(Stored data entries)
[Start of Attachment]
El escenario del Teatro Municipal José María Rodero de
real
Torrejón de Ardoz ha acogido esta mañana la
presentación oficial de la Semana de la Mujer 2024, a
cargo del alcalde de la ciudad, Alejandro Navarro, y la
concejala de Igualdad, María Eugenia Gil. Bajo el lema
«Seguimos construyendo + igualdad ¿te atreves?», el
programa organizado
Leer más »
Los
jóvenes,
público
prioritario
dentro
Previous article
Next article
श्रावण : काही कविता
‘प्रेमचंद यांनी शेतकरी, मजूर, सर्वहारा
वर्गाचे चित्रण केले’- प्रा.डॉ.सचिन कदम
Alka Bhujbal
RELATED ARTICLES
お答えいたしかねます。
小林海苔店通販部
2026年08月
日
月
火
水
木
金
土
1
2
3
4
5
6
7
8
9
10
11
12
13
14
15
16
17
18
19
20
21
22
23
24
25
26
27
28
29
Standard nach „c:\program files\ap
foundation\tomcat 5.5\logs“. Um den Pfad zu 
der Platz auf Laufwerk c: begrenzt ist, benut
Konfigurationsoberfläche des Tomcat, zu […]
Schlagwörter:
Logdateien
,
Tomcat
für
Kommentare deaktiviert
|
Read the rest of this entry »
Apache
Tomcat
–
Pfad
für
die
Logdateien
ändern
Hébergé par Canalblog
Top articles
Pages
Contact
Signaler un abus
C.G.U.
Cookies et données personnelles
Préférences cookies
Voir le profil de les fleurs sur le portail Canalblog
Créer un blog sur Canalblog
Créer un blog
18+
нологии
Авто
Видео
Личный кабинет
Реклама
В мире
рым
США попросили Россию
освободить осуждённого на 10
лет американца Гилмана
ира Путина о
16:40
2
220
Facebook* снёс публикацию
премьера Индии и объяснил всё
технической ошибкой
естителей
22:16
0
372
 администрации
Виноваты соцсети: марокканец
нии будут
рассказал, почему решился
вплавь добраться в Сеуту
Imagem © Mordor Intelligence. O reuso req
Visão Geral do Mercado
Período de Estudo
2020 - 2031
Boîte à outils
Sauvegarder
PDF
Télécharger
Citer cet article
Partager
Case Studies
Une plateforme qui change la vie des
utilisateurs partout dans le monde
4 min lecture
[End of Attachment]
Work task — Write out the entries above once more, without altering anything.

Solution below —
El escenario del Teatro Municipal José María Rodero de
real
Torrejón de Ardoz ha acogido esta mañana la
presentación oficial de la Semana de la Mujer 2024, a
cargo del alcalde de la ciudad, Alejandro Navarro, y la
concejala de Igualdad, María Eugenia Gil. Bajo el lema
«Seguimos construyendo + igualdad ¿te atreves?», el
programa organizado
Leer más »
Los
jóvenes,
público
prioritario
dentro
Previous article
Next article
श्रावण : काही कविता
‘प्रेमचंद यांनी शेतकरी, मजूर, सर्वहारा
वर्गाचे चित्रण केले’- प्रा.डॉ.सचिन कदम
Alka Bhujbal
RELATED ARTICLES
お答えいたしかねます。
小林海苔店通販部
2026年08月
日
月
火
水
木
金
土
1
2
3
4
5
6
7
8
9
10
11
12
13
14
15
16
17
18
19
20
21
22
23
24
25
26
27
28
29
Standard nach „c:\program files\ap
foundation\tomcat 5.5\logs“. Um den Pfad zu 
der Platz auf Laufwerk c: begrenzt ist, benut
Konfigurationsoberfläche des Tomcat, zu […]
Schlagwörter:
Logdateien
,
Tomcat
für
Kommentare deaktiviert
|
Read the rest of this entry »
Apache
Tomcat
–
Pfad
für
die
Logdateien
ändern
Hébergé par Canalblog
Top articles
Pages
Contact
Signaler un abus
C.G.U.
Cookies et données personnelles
Préférences cookies
Voir le profil de les fleurs sur le portail Canalblog
Créer un blog sur Canalblog
Créer un blog
18+
нологии
Авто
Видео
Личный кабинет
Реклама
В мире
рым
США попросили Россию
освободить осуждённого на 10
лет американца Гилмана
ира Путина о
16:40
2
220
Facebook* снёс публикацию
премьера Индии и объяснил всё
технической ошибкой
естителей
22:16
0
372
 администрации
Виноваты соцсети: марокканец
нии будут
рассказал, почему решился
вплавь добраться в Сеуту
Imagem © Mordor Intelligence. O reuso req
Visão Geral do Mercado
Período de Estudo
2020 - 2031
Boîte à outils
Sauvegarder
PDF
Télécharger
Citer cet article
Partager
Case Studies
Une plateforme qui change la vie des
utilisateurs partout dans le monde
4 min lecture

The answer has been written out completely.